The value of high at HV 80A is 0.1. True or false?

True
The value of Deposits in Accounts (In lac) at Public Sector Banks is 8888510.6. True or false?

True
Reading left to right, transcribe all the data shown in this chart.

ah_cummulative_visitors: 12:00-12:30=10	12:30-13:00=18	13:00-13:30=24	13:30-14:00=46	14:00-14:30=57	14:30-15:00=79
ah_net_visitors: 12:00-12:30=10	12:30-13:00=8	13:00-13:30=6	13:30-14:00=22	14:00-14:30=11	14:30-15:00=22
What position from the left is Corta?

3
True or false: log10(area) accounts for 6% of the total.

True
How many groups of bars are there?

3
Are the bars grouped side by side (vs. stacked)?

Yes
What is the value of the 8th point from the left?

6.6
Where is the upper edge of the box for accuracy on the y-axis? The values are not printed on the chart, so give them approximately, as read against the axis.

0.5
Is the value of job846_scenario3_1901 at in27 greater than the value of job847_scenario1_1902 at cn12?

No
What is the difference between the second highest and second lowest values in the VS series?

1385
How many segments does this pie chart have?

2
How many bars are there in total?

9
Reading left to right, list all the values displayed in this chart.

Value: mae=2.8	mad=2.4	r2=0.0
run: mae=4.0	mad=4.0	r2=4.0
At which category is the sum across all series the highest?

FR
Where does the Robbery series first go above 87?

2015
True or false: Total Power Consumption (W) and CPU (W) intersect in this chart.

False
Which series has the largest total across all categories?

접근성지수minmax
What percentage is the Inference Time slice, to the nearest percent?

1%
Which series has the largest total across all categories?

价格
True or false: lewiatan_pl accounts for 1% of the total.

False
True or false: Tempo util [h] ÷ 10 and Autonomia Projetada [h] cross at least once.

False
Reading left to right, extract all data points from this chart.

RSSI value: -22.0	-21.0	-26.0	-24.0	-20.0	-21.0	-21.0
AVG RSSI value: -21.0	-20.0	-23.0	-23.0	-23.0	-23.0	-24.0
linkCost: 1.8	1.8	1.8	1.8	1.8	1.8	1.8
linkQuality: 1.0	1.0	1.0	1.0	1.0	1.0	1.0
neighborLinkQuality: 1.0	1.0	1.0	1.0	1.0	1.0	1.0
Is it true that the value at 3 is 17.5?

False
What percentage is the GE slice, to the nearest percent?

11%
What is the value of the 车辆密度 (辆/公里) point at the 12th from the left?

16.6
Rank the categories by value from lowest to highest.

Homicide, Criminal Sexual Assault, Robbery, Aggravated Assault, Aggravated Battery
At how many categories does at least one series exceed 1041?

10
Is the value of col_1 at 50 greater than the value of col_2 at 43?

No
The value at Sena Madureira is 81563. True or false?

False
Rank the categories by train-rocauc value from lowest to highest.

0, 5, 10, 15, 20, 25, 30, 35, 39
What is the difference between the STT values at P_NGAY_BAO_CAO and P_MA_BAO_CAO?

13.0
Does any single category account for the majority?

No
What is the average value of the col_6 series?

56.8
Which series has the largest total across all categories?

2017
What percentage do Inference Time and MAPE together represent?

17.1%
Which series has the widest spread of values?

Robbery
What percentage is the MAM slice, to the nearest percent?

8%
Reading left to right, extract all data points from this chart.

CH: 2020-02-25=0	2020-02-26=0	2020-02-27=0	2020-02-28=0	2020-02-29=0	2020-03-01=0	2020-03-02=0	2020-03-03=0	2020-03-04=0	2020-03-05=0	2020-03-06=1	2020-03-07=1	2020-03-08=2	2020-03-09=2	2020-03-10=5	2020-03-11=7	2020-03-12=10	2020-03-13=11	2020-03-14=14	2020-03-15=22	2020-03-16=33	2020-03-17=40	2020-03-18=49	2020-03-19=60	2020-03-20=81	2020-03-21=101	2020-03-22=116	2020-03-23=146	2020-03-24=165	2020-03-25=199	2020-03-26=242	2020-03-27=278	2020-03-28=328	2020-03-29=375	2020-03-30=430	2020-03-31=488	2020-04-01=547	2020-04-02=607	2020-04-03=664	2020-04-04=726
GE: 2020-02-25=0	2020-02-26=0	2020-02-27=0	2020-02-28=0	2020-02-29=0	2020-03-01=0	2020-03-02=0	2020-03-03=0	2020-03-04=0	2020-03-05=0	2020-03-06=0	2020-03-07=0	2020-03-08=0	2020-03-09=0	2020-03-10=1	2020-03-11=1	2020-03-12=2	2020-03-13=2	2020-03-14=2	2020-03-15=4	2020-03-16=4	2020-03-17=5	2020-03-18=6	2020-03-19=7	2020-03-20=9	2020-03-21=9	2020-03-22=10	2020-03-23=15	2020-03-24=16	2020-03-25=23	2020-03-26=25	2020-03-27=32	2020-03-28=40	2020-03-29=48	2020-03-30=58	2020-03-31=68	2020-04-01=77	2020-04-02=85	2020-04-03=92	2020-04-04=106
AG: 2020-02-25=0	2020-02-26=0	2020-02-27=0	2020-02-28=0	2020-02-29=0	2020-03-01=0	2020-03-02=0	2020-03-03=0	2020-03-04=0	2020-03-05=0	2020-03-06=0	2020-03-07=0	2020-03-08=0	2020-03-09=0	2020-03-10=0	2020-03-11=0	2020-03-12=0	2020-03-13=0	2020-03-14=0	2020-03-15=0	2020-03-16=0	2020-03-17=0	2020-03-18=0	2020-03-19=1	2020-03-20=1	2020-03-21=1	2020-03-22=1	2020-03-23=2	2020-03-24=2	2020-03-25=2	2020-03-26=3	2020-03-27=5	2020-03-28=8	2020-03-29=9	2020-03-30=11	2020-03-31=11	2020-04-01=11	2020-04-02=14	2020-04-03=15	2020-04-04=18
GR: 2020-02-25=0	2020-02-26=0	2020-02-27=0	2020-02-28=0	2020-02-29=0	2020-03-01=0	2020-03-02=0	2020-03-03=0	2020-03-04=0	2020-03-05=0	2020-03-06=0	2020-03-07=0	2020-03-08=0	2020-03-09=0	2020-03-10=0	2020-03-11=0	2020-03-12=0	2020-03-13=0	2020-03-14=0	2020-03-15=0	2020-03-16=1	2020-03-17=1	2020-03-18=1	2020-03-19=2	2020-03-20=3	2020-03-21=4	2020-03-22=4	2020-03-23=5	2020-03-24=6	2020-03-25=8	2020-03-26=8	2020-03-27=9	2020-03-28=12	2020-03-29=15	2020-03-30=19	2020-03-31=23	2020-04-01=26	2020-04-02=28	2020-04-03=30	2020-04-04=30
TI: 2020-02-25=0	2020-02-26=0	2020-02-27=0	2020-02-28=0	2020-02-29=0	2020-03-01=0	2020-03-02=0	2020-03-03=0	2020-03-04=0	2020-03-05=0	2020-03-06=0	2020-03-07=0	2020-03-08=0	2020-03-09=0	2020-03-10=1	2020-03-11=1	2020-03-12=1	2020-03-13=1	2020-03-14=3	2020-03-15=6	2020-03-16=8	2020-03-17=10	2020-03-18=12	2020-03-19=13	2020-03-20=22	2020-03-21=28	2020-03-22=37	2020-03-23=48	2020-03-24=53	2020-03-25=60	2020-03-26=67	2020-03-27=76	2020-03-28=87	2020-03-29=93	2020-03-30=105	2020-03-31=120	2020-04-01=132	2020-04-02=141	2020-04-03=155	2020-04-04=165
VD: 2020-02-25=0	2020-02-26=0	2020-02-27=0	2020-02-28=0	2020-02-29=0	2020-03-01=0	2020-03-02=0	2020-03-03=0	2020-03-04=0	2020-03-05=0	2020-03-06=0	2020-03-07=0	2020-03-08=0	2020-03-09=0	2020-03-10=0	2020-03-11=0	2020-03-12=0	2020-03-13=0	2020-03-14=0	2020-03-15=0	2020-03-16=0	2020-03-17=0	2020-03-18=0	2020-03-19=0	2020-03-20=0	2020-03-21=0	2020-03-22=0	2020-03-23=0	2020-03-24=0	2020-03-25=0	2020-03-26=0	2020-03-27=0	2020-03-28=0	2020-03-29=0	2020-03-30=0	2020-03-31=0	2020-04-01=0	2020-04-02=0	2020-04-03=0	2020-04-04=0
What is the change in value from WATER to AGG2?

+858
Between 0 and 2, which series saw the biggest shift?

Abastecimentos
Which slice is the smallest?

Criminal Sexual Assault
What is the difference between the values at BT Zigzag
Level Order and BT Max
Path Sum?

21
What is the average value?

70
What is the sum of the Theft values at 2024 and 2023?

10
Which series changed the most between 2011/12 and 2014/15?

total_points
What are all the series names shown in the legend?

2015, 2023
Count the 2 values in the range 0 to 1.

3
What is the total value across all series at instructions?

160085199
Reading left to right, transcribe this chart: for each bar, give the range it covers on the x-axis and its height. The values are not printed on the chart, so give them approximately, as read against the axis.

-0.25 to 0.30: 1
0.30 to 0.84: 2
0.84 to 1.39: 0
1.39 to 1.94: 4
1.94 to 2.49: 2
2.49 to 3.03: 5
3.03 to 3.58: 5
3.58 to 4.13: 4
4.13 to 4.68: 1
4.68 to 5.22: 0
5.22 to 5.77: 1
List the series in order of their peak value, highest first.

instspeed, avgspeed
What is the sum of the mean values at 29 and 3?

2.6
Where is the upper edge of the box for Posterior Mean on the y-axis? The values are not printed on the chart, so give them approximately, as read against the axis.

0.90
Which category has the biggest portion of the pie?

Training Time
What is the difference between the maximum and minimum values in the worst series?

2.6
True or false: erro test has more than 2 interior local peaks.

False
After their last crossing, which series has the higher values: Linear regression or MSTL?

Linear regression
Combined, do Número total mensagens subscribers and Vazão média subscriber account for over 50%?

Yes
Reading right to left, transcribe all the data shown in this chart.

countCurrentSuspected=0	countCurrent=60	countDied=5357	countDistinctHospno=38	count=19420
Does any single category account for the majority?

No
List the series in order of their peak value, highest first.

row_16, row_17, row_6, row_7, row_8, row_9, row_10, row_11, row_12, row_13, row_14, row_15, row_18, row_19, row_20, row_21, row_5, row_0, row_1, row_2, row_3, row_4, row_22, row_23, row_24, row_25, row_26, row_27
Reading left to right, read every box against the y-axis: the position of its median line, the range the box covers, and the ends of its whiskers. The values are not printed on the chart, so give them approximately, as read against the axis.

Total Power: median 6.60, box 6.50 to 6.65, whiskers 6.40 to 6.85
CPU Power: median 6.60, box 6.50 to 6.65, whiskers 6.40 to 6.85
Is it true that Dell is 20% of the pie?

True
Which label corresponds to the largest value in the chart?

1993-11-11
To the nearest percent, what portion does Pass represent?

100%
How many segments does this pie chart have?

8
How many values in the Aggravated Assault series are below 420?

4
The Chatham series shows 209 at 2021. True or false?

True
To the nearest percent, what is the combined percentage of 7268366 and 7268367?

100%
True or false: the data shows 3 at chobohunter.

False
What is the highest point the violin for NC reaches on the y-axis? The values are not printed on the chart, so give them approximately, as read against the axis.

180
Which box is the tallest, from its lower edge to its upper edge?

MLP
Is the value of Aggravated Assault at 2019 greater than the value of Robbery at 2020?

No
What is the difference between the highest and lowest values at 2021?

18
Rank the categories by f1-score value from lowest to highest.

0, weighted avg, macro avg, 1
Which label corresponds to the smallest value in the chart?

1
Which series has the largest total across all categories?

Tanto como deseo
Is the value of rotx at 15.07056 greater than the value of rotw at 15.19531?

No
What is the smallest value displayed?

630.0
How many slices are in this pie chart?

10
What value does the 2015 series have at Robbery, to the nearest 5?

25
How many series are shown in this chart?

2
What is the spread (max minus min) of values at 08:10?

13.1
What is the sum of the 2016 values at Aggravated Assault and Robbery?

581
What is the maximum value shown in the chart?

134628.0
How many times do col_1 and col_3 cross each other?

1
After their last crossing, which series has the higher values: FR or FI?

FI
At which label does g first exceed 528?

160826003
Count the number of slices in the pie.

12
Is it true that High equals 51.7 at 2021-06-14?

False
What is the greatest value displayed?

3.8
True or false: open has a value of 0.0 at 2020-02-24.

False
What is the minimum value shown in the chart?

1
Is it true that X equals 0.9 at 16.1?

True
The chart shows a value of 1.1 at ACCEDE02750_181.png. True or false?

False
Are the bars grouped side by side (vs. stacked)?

• • •

## What you are asked to do
Put every line of the listing from its first line through the line holding "Reading left to right, list", inclusive, into a Markdown table with the columns Row and Listing line. Number the rows in order and omit blank lines.

## Solution to the exercise
| Row | Listing line |
|---|---|
| 1 | The value of high at HV 80A is 0.1. True or false? |
| 2 | True |
| 3 | The value of Deposits in Accounts (In lac) at Public Sector Banks is 8888510.6. True or false? |
| 4 | True |
| 5 | Reading left to right, transcribe all the data shown in this chart. |
| 6 | ah_cummulative_visitors: 12:00-12:30=10	12:30-13:00=18	13:00-13:30=24	13:30-14:00=46	14:00-14:30=57	14:30-15:00=79 |
| 7 | ah_net_visitors: 12:00-12:30=10	12:30-13:00=8	13:00-13:30=6	13:30-14:00=22	14:00-14:30=11	14:30-15:00=22 |
| 8 | What position from the left is Corta? |
| 9 | 3 |
| 10 | True or false: log10(area) accounts for 6% of the total. |
| 11 | True |
| 12 | How many groups of bars are there? |
| 13 | 3 |
| 14 | Are the bars grouped side by side (vs. stacked)? |
| 15 | Yes |
| 16 | What is the value of the 8th point from the left? |
| 17 | 6.6 |
| 18 | Where is the upper edge of the box for accuracy on the y-axis? The values are not printed on the chart, so give them approximately, as read against the axis. |
| 19 | 0.5 |
| 20 | Is the value of job846_scenario3_1901 at in27 greater than the value of job847_scenario1_1902 at cn12? |
| 21 | No |
| 22 | What is the difference between the second highest and second lowest values in the VS series? |
| 23 | 1385 |
| 24 | How many segments does this pie chart have? |
| 25 | 2 |
| 26 | How many bars are there in total? |
| 27 | 9 |
| 28 | Reading left to right, list all the values displayed in this chart. |